There are several ways to prepare for a career in the Blue Team. In general, gaining technical knowledge and experience will be your first step.

  • Experience: If you’re having difficulty finding entry-level cybersecurity roles, start with any technical role or help desk and gain experience there. Gain level 1 experience, for example as a SOC (Security Operations Center) Analyst, detecting and responding to issues and becoming familiar with common tools and processes. Move laterally or find roles at new employers that help broaden your experiences to prepare you for the role you really want.
  • Education: A traditional bachelor’s degree in technology, cybersecurity, or a related field will help provide some foundational knowledge. Some roles might even prefer someone with a master’s degree, depending on the employer. Increasingly, more employers no longer require a bachelor’s degree if they find a candidate who can demonstrate their ability through other means, such as experience and certifications.
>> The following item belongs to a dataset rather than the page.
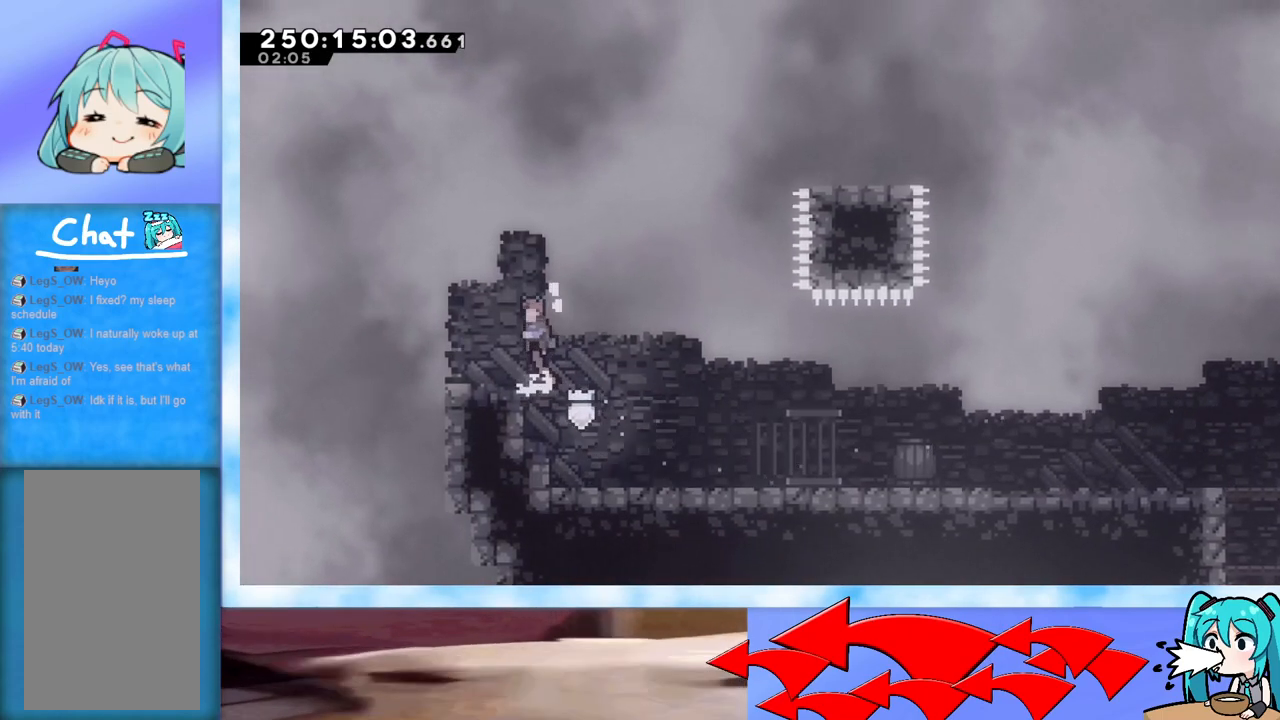
{"keys": [], "events": [[33, "grab", "up"], [33, "jump", "up"], [33, "left", "down"], [317, "left", "up"]]}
  • Certifications: There are a lot of certifications out there for technology and cybersecurity. A commonly recommended credential is the CompTIA Security+. GIAC has groupings of certifications for Blue Team Operations and Cyber Defense. MAD20 has a MITRE ATT&CK DEFENDER program. Microsoft has a variety of certifications for security engineers. There are many organizations providing even more certifications that could apply. Be sure to check role descriptions for the types of jobs you want to have and see what kind of certifications they list for “desired qualifications.”
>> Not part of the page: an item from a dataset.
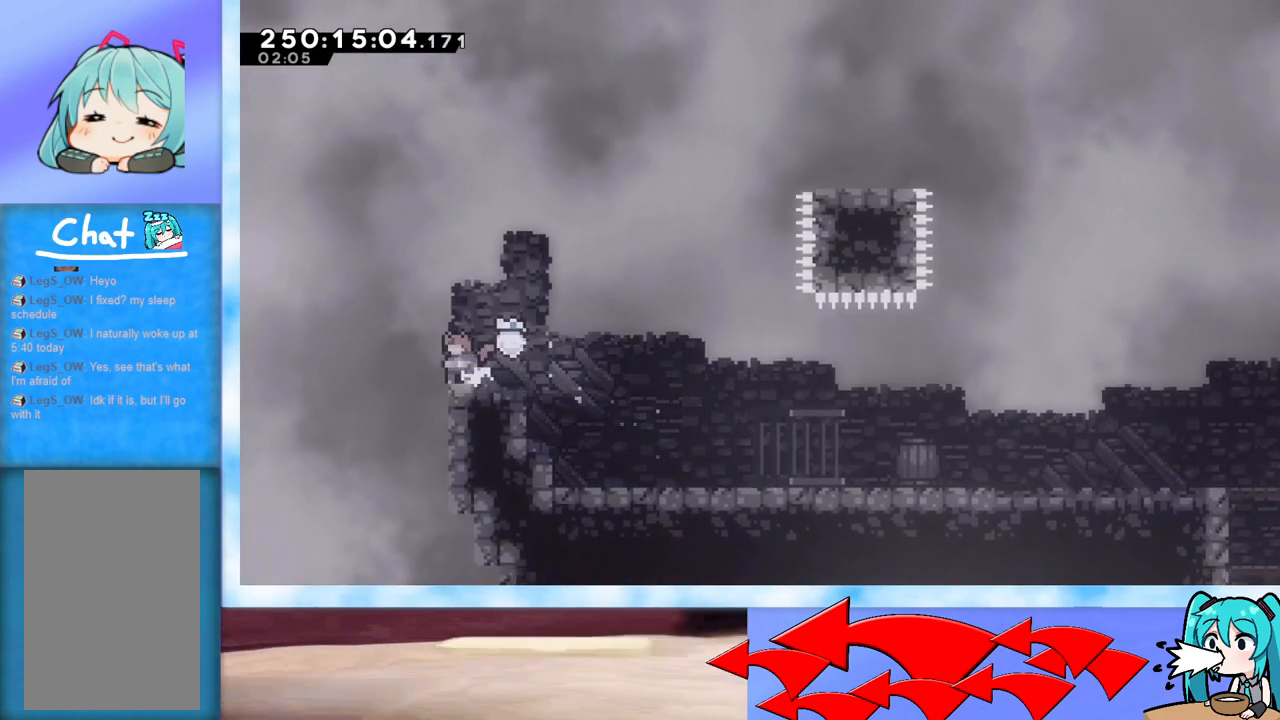
{"keys": ["dash", "right"], "events": [[233, "left", "down"], [283, "left", "up"], [467, "dash", "down"], [467, "right", "down"]]}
  • Job Titles: In addition to looking for job roles with “blue team” in the title, other keywords to search for include “SOC” “Security Operations Center,” and “SIEM.” Some common job titles might be Security Engineer, SOC Security Analyst, Security Incident Responder, Cybersecurity Analyst, Threat Intelligence Analyst, Information Security Specialist, and Security Architect.
  • image

Bottom Line

The red team may often get the attention, but it’s the blue team that has to show up day after day and put forward first-class work. Not only does it take a breadth of knowledge to get into this type of role, you will need to learn and improve continuously. New exploits and vulnerabilities will always crop up, so it’s an in-demand job and will remain so for the foreseeable future. But that also means needing to be better at securing an organization’s environment than the bad guys are at attacking it.